Class topics: waste water, water, power, and thermal comfort
Griffey, who reached into her engineering background to plan the classroom instruction that preceded the Taos study trip, homed in on four topics related to on- and off-grid living: waste water, water, power, and thermal comfort. She dedicated an entire class period to each topic.
Then, it was off to Taos during spring break, where the same four subjects were studied and experienced—one day for each. The students stayed at the Greater World Earthship Community, one of three off-the-grid communities in the New Mexico desert town.
Henry planned a variety of experiences for the Webster group, including visits to a spa, a brewery, and a solar power manufacturer, all incorporating off-the-grid technology.
“Alix’s relationship with the people in Taos who gave us presentations was priceless,” Griffey said. “And she more than delivered on the guest lectures and working together on the theme of each day.”
Tamping sand into used tires
The last full day in Taos was spent performing the intense manual labor that Earthship construction demands. In the students’ case, they tamped sand into used tires, part of the prep work for a playground.
Griffey and Henry are pleased with the success of the new hybrid class and look forward to offering it again. “I think students learned a lot, and it got them thinking about things they never considered,” Griffey said. One example: anaerobic digestion.
The co-teachers praised the group dynamics of their six students. “They were lovely,” said Henry. “Very well-read and very informed, very curious and—I have to say—very polite.”
Griffey agreed. “They were really kind, easy-going, fun, respectful…just a really good group.”
The Taos trip gave students plenty of food for thought.
“The most surprising thing was how functional the Earthships were,” said Claire Tyson, an environmental studies junior. “I expected them to have a lot of problems but the ones we saw were perfect. After the first night I spent in one, I became convinced that on-grid systems were the wrong way to be getting power.”
Devin Walk, an audio production sophomore, admitted to being skeptical of Earthships before he went to Taos. “What I found out surprised me.

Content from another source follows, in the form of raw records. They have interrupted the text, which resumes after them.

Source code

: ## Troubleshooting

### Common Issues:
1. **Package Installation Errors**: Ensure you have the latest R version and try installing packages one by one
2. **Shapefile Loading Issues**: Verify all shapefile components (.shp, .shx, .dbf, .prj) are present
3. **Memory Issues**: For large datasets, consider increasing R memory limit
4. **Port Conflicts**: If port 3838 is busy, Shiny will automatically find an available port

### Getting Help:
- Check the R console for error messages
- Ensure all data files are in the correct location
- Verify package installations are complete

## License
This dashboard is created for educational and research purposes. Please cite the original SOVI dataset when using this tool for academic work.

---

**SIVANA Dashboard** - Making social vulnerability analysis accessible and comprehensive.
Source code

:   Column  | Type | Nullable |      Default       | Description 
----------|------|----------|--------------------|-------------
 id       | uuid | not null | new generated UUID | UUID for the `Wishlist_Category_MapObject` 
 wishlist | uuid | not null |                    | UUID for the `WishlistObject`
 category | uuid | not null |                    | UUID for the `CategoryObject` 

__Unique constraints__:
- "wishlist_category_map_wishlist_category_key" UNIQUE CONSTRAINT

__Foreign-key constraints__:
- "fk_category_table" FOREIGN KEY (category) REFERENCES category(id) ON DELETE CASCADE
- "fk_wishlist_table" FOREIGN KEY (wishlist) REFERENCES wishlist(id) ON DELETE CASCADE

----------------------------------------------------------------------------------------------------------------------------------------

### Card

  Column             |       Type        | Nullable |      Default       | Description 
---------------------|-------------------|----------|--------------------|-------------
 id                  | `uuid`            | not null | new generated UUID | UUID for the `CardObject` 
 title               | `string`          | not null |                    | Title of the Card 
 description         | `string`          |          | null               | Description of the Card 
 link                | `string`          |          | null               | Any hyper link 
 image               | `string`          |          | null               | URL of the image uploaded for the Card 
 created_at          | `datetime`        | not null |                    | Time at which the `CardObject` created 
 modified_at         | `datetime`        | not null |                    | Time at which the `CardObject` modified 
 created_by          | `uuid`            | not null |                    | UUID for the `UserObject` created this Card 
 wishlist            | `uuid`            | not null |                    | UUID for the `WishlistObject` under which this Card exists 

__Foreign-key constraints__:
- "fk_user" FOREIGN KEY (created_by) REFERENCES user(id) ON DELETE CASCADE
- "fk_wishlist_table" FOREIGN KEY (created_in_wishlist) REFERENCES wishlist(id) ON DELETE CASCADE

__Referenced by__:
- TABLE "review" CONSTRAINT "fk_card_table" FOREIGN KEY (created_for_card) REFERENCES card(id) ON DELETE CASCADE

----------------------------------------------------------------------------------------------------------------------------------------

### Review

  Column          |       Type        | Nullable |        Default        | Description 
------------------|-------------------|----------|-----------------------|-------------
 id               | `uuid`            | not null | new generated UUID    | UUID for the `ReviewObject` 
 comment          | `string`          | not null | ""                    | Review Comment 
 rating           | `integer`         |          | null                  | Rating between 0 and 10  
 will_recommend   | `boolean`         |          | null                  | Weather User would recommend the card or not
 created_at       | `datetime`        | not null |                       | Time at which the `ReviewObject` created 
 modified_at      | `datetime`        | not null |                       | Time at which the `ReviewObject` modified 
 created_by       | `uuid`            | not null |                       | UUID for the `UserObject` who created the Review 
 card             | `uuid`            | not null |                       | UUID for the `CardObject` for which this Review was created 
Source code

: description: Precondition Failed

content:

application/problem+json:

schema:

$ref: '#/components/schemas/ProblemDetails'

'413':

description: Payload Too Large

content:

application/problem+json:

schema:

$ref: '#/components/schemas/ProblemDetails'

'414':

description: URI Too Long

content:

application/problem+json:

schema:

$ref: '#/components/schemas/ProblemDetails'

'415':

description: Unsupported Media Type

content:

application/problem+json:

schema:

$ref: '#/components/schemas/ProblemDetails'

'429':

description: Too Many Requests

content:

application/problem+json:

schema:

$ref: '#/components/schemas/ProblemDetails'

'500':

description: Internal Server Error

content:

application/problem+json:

They work well and you can actually live comfortably in them.”
Walk said the “artsy” look of Earthships may be a deterrent to most people. “I think the average American would be more willing to buy a house that has the looks of an average home,” he said.
“You fall asleep at night listening to crickets…”
Tajar Work, a religious studies senior, said that staying in an Earthship left an indelible impression on her. “You fall asleep at night listening to crickets in the gray-water planters and wake up in the morning to sunshine and mountains,” she said. “Understanding the systems and knowing that the water I was using was going to be reused, and that the electricity comes straight from the sun was, well, just really nice.”
Work said her Taos experience left her ready to learn more and that she is considering applying to study at the Earthship Biotecture Academy.
“I think that Earthships, or at least the ideas behind Earthships, will definitely be a part of my future,” she said. “I have wanted to connect my religious studies major with ecology, and I think that there are ideas underlying the approaches to Earthships that can appeal to many people, not only on economic, but also spiritual levels.
“It is an amazing way of life that I would like to be part of.”